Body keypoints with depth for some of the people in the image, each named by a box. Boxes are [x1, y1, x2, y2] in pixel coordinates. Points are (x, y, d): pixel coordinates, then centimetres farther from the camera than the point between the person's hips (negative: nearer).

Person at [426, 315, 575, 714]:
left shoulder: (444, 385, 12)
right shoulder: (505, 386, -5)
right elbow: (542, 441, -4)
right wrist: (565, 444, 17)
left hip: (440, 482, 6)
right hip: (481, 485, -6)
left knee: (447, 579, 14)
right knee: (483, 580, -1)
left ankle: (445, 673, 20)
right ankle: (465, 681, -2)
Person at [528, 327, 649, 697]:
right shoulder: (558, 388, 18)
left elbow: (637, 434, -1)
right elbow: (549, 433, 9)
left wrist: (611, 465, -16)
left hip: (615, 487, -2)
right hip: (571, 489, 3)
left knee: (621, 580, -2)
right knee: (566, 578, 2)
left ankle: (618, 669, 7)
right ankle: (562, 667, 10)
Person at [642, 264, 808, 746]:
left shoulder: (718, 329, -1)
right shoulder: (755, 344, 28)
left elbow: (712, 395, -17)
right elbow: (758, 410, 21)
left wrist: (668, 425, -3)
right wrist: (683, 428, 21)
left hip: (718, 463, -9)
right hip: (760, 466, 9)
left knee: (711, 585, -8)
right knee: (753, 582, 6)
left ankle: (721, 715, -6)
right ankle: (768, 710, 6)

***

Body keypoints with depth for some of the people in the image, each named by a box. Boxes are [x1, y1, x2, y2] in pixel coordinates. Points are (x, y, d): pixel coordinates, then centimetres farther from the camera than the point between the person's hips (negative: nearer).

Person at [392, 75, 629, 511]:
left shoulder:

***

Exercise requirements: Convert the material from the line containing "right hip: (760, 466, 9)" through the line containing "right ankle: (768, 710, 6)" into a two-column CSV with the headers keypoint and coordinates. Give one row per line, put each field in double quotes, and replace any line breaks with spaces.

Exercise result:
keypoint,coordinates
"right hip:","(760, 466, 9)"
"left knee:","(711, 585, -8)"
"right knee:","(753, 582, 6)"
"left ankle:","(721, 715, -6)"
"right ankle:","(768, 710, 6)"